Now these same Tories are trying to rewrite a large number (reportedly more than 70) of federal laws, covering environmental assessment, food inspection, retirement funding, and goodness knows what else. I don’t have the full picture as the 450 page bill is not available on my computer. I doubt many of the representatives voting on this have had time to read all of it, but by splitting the workload they have discovered the depths of subtlety and craft that it represents.
By saying that it is a budget bill, they claim we need it for the economy. Much that is included in the bill does not really fit that last sentence. The bill is a Machiavellian manoeuvre.
What to do? The Tories refuse to break the bill into smaller pieces. The Speaker conveniently helps limit debate.
Enter Elizabeth May, leader of the Green Party (in case you did not know this). With the help of the other opposition parties, she is leading the charge, bringing in amendment after amendment and keeping the debate going as long as is physically possible.That she is a heroine is certain. From her past actions, this doesn’t seem out of character or unlikely.

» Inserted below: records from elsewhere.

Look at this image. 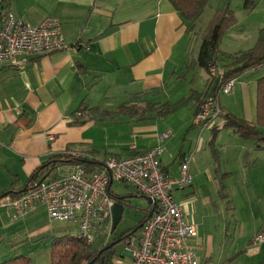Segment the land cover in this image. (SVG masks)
Returning <instances> with one entry per match:
<instances>
[{
  "label": "crops",
  "instance_id": "1",
  "mask_svg": "<svg viewBox=\"0 0 264 264\" xmlns=\"http://www.w3.org/2000/svg\"><path fill=\"white\" fill-rule=\"evenodd\" d=\"M244 2L209 0L212 8L226 6L236 16L220 40V52L252 48L264 27V0L249 11ZM6 11L30 25L56 17L65 46L27 55L22 67L0 65V197L26 189L30 174L56 154L79 155L91 173L106 158L160 145L159 165L166 176L176 177L180 163L189 160L192 182L174 187L172 194L196 227V236L187 243L197 259L264 264V242H253L264 230V155H256L264 148L223 126L222 117L205 129L193 124L201 99L215 83L199 66V47L190 49L195 38L168 0H7ZM262 76L264 64L236 76L233 89L218 94L224 113L255 123L257 80ZM134 100L140 107L184 105L162 117L114 113L124 104L130 108ZM94 108L113 113L92 118ZM215 126L222 127L214 134ZM63 166L70 168L60 172ZM75 168L72 163L60 166V177ZM115 182L121 181L112 180L109 192L129 194ZM126 203L128 207L130 200ZM150 209L143 210V218ZM54 222L42 205L15 218L0 209V261L27 256L47 237L77 232L75 221L67 224L73 232L54 227ZM121 244L123 253L113 264H130L131 253Z\"/></svg>",
  "mask_w": 264,
  "mask_h": 264
},
{
  "label": "built area",
  "instance_id": "2",
  "mask_svg": "<svg viewBox=\"0 0 264 264\" xmlns=\"http://www.w3.org/2000/svg\"><path fill=\"white\" fill-rule=\"evenodd\" d=\"M2 6L0 0V65L11 63L22 67L27 55L64 48L61 23L56 17L46 16L37 25H30L11 11L2 13ZM224 74L225 70L217 65L209 69L212 81L219 84L218 94L229 93L235 83L234 78L225 80ZM218 94L207 95L194 114L192 122L199 129L212 126L223 116ZM161 154L162 148L157 145L126 157H109L91 173L78 165L73 172L43 181L20 196L0 197V209L15 218L42 205L50 221H75L77 237L90 242L98 229L104 234L111 232L115 200L108 187L112 180L121 181L155 201L154 212L140 227L139 235L123 240L131 253L130 264H213L200 262L188 245V240L196 236V227L186 220L182 208L173 199L174 187L192 182L189 160L180 163L176 177H168L159 165ZM253 242H264V230L255 234Z\"/></svg>",
  "mask_w": 264,
  "mask_h": 264
},
{
  "label": "trees",
  "instance_id": "3",
  "mask_svg": "<svg viewBox=\"0 0 264 264\" xmlns=\"http://www.w3.org/2000/svg\"><path fill=\"white\" fill-rule=\"evenodd\" d=\"M168 1L178 13L183 23L186 24V29L191 35V39L197 38L199 40L200 44L197 61L199 66L205 69L208 74L210 67L212 65H217L225 70V80L231 78L233 79L244 72L257 70L264 64V27L259 30L257 40L252 48L235 53L220 52L219 43L222 36L236 22V16L229 7L224 6L216 8L204 26L201 29H198V21L201 18L205 8L208 6L209 0ZM256 1L257 0H245L244 8L247 11L252 10L256 5ZM4 3L5 0H3V6ZM218 90L219 84L215 83L214 87L207 95L215 96L218 94ZM207 95H204L203 99ZM203 99H201L196 112L199 110ZM132 102L133 104L128 105L130 108H126L124 104L114 113L121 115L126 112L132 117H142L153 112L154 117H162L174 113L183 104L164 103L156 105L145 103L144 107H140L138 104L139 102L136 100ZM90 110L92 118L99 117L98 114L105 116L107 114L112 115L113 113H98L96 108ZM222 120L223 126L231 128L233 132L239 137L252 140L256 143L258 148H264V76L257 80L255 123H251L243 118L229 113H224ZM221 127L222 126H215V128H213L214 134ZM67 163H72L76 166L79 165L86 170L87 163L82 157L56 154L50 157L47 161L43 162L30 174L25 188H34L43 181L59 178L60 175L58 173V168ZM108 193L115 201H120V198L123 196L130 197L139 195V193L134 189L132 193L125 195H116L109 191ZM21 194H23L22 190L19 192H8L4 195L17 197ZM146 217L147 216L140 220L135 228H131L122 232L120 236L113 238L112 240L106 238V234L101 233L99 229L95 234L94 240L90 242L78 238L76 234H66L59 237L54 236L52 237V243L50 247L51 260L49 264H113L120 256L116 250V245L122 243L123 240L128 236H135V232L138 230L137 227ZM135 229L137 230L135 231ZM29 263V257L18 256L5 260L0 264Z\"/></svg>",
  "mask_w": 264,
  "mask_h": 264
},
{
  "label": "rangeland",
  "instance_id": "4",
  "mask_svg": "<svg viewBox=\"0 0 264 264\" xmlns=\"http://www.w3.org/2000/svg\"><path fill=\"white\" fill-rule=\"evenodd\" d=\"M7 4V0L5 1ZM210 4H208V6L205 8L201 18L198 21V29H201L204 24L208 21V19L211 17L213 10L215 9V7L212 8V5L209 6ZM199 40L196 38L195 41L190 43V49L191 47H193L192 49L193 52H196V49H198L199 47ZM220 49L222 50V48L220 47ZM225 53H230V52H225ZM233 53V52H232ZM190 57L193 59L194 58V54L192 52H190ZM210 131V130H208ZM224 135V132H222ZM216 139V138H215ZM258 156H262L264 155V151L261 150V152H256ZM261 162V161H260ZM69 166H63L61 168L60 172H65L69 169ZM58 171V173H60ZM235 183V187L240 188V186L238 185L237 181H234ZM115 185L118 186L119 189L131 193L133 191L132 187L128 186L127 184L121 183V182H115ZM140 195V196H139ZM134 195L131 196L129 198L130 200V204L129 206L126 208L122 219L120 220V222L118 223L116 229L113 232H108L105 236L106 238L112 240L113 238H117L118 236H120V234L128 229L131 228H135V226L138 224V222L143 218L144 213L143 210H145L147 207H149L150 205L146 202L145 199H143L141 197V194ZM234 202L239 203L237 198L234 197ZM242 202V201H240ZM142 208V210H141ZM144 208V209H143ZM227 211V210H225ZM228 214H231V212L229 211ZM69 222L68 221H55L54 227L56 228H65L68 229L70 226L67 225ZM217 223V222H216ZM220 228V227H219ZM217 228L216 229V237L218 238L219 241H221V231L220 229ZM74 227H70L71 232H73ZM139 231L140 228L135 232V238L139 235ZM70 232V233H71ZM43 243H40L39 246L34 250V251H30L28 253H26L27 256H29L30 258V263L29 264H49L50 263V247H51V243H52V239L47 237L45 239L42 240ZM1 249H3L4 247H0ZM123 245L121 243L116 245V250L119 254L123 253ZM4 259H2L0 262H2Z\"/></svg>",
  "mask_w": 264,
  "mask_h": 264
},
{
  "label": "water",
  "instance_id": "5",
  "mask_svg": "<svg viewBox=\"0 0 264 264\" xmlns=\"http://www.w3.org/2000/svg\"><path fill=\"white\" fill-rule=\"evenodd\" d=\"M25 190L26 189H23V192ZM130 197L129 196L128 197L123 196L120 198V201H115V203L112 207V211H111V219H112L111 232H113L116 229L118 223L122 219L124 210L127 207L126 200L129 199ZM141 197L146 200V202L151 206V209L149 211H147V213H146L147 217L142 221V223H140V225L137 227V229H139L143 225L145 220L153 214L154 209H155V201L151 197H148L146 195H141ZM137 229H135V231Z\"/></svg>",
  "mask_w": 264,
  "mask_h": 264
}]
</instances>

In the United States this combined cross-opposition-party action would be called a filibuster. It is designed to hold up the passage of a bill. In some cases it can succeed in getting significant alterations to the offending legislation.
What happens next depends on you.
Call your MP. eMail your MP. eMail Stephen Harper. eMail your newspaper. Give all of them the same basic message:
Omnibus bills should not be used. Significant items should be voted on separately, and debated separately. Bill C-38 should be scrapped and the pieces voted on in a logical and open manner, with debate on every single issue of importance.